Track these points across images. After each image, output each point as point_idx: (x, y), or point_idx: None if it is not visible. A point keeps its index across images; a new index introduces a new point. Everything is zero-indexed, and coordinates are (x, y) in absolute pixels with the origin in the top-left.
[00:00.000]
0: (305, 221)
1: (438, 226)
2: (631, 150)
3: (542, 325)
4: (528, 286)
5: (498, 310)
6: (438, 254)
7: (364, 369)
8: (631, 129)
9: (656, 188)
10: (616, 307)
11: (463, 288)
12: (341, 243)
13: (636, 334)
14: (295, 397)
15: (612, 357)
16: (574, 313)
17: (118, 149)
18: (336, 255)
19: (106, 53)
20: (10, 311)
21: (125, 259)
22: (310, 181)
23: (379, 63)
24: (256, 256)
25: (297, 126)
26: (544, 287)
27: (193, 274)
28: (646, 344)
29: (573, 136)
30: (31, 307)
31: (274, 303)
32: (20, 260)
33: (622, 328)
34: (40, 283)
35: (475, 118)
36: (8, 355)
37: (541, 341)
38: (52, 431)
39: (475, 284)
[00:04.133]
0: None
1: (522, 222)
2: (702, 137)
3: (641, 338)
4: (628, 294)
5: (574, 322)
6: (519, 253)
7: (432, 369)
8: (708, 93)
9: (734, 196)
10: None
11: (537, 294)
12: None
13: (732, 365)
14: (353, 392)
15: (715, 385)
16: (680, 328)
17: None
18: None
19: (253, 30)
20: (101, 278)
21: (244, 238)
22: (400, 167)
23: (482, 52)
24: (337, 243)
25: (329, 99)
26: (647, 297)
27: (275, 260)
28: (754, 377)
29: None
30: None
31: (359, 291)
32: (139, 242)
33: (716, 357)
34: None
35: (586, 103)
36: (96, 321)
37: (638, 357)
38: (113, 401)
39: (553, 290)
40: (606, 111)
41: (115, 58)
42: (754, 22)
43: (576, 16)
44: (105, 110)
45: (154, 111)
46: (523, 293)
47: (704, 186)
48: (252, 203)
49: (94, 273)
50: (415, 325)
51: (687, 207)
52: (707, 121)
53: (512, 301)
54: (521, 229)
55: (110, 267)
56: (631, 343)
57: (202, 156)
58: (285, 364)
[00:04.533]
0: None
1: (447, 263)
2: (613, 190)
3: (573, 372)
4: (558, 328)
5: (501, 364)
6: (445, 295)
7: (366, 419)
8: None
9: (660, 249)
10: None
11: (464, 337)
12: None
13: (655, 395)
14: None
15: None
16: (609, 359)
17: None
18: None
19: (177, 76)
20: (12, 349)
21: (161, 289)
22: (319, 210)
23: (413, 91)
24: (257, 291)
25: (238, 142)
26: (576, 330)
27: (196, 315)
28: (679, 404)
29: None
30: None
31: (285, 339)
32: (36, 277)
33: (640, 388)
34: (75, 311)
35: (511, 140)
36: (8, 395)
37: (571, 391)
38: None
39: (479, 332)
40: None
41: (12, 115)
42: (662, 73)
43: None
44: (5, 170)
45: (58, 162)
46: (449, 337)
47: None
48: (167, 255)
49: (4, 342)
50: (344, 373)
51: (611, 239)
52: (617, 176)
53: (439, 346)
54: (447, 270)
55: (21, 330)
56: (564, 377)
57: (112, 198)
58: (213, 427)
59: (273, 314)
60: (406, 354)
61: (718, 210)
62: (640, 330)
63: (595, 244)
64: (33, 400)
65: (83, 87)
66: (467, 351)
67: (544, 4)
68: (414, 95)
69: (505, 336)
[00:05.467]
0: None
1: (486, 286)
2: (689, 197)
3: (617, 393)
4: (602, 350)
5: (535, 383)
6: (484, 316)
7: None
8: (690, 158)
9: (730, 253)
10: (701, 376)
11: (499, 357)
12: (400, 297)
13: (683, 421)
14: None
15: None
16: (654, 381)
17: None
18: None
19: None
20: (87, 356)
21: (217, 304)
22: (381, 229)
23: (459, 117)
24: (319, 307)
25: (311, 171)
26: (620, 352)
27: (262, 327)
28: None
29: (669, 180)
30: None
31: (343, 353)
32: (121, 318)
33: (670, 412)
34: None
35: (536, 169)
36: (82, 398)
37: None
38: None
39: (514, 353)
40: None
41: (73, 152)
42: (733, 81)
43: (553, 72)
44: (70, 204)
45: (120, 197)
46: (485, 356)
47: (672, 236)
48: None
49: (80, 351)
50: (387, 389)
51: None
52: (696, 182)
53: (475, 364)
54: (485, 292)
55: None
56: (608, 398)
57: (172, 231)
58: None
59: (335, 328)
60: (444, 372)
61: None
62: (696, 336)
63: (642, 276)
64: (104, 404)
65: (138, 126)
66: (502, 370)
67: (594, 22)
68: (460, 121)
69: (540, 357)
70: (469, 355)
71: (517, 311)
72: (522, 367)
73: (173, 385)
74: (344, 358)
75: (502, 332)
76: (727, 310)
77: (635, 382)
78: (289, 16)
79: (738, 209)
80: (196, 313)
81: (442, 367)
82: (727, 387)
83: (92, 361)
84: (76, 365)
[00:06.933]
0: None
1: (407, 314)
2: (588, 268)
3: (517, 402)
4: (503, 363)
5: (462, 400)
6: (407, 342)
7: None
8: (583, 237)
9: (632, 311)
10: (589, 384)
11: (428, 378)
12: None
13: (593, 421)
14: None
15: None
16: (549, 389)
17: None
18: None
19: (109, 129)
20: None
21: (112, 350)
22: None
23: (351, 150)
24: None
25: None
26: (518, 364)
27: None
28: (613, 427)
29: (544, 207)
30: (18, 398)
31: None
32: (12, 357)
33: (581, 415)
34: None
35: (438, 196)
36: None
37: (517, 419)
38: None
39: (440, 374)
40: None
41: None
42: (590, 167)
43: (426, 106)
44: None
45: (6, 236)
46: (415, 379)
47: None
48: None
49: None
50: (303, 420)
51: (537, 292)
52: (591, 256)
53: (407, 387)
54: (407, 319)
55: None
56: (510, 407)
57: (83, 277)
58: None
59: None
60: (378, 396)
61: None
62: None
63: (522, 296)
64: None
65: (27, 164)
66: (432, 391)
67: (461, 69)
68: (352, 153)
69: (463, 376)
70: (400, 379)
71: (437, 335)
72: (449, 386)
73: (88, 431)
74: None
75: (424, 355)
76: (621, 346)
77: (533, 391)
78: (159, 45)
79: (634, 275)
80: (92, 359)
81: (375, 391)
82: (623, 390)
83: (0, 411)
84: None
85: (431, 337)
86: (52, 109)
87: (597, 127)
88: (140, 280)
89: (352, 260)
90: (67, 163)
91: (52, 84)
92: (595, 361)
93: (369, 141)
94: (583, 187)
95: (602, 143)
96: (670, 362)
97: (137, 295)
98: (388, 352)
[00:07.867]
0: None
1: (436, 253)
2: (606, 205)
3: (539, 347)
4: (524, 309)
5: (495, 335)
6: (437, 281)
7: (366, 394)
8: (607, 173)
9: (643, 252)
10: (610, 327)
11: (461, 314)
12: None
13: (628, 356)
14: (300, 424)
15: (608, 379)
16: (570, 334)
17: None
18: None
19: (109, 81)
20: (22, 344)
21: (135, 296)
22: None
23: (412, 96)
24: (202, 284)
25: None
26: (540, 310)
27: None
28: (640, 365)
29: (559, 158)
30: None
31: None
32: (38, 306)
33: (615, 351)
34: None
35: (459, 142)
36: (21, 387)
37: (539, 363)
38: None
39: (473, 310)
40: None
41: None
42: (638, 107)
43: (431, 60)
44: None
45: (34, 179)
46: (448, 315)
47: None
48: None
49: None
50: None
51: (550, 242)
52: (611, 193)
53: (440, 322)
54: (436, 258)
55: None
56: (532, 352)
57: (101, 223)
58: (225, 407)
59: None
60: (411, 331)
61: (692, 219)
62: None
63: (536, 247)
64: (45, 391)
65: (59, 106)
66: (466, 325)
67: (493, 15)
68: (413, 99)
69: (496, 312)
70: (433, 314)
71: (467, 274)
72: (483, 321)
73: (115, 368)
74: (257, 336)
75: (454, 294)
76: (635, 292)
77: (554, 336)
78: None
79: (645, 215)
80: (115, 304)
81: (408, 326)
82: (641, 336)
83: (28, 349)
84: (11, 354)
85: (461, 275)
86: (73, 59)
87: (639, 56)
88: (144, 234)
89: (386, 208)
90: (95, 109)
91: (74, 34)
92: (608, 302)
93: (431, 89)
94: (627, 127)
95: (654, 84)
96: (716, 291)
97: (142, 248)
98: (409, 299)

● ● ● ● ● ● ●

Return only the lines from the beginning of the material up to and including the line with "11: (463, 288)", exactly as written.

Track these points across images. After each image, output each point as point_idx: (x, y), or point_idx: None if it is not visible. A point keeps its index across images; a new index introduces a new point. Everything is zero-indexed, and coordinates are (x, y) in absolute pixels with the origin in the top-left.
[00:00.000]
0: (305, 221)
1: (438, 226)
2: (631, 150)
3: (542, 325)
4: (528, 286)
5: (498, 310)
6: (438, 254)
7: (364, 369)
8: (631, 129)
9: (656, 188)
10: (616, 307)
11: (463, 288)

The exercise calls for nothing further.